RECORDED DATA.
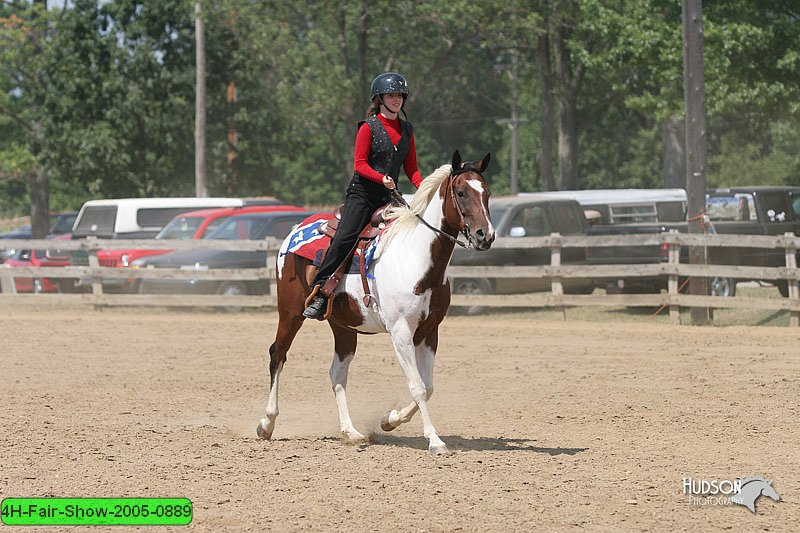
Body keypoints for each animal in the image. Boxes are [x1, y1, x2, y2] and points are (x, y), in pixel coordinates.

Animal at [256, 150, 494, 454]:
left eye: (487, 193)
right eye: (461, 192)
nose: (485, 235)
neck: (415, 257)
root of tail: (295, 230)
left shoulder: (429, 332)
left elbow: (427, 387)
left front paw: (389, 420)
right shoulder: (401, 332)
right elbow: (418, 387)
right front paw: (435, 440)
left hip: (343, 326)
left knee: (337, 374)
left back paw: (350, 432)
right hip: (290, 312)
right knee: (278, 354)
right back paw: (267, 423)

DIRECTIONS. Say how many lines of the data include the word "right". Respond with the number alone.

EXPECTED ANSWER. 7